*** MATERIAL SHOWN Section Begins ***
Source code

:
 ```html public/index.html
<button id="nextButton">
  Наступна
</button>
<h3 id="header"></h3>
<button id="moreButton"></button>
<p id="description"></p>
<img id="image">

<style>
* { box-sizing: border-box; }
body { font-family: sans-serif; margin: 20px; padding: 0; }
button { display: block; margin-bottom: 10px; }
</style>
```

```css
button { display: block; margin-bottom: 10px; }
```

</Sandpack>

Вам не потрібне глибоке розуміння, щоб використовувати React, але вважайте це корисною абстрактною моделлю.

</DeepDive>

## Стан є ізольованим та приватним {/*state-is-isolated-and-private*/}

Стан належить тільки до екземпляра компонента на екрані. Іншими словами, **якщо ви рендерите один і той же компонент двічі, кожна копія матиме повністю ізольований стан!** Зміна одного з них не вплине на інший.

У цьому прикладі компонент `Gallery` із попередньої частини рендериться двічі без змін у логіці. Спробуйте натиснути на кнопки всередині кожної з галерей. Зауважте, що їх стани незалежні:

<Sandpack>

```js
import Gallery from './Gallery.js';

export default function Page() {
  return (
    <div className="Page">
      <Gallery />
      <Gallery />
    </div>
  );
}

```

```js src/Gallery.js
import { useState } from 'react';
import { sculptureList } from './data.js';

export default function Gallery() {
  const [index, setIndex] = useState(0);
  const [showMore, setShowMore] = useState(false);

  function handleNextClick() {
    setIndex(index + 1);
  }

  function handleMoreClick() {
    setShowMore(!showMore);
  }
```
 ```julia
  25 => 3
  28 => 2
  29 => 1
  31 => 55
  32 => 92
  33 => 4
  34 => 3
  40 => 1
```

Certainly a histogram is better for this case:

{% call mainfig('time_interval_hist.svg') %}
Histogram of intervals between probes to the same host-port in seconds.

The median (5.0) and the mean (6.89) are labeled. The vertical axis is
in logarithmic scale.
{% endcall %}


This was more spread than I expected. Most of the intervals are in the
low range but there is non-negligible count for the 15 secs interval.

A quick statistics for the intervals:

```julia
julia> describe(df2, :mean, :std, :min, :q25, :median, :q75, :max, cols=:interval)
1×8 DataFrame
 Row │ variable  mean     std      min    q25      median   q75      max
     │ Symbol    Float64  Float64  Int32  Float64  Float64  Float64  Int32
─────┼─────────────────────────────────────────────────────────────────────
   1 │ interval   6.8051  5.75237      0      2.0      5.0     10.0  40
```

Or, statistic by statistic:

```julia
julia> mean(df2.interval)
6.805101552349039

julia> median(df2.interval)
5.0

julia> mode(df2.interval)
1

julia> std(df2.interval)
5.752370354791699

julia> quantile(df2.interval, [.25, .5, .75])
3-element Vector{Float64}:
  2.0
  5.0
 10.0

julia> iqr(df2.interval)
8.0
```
*** MATERIAL SHOWN Section Ends ***
Scan the listing for the string "компонент". Copy each line that has it.

Стан належить тільки до екземпляра компонента на екрані. Іншими словами, **якщо ви рендерите один і той же компонент двічі, кожна копія матиме повністю ізольований стан!** Зміна одного з них не вплине на інший.
У цьому прикладі компонент `Gallery` із попередньої частини рендериться двічі без змін у логіці. Спробуйте натиснути на кнопки всередині кожної з галерей. Зауважте, що їх стани незалежні:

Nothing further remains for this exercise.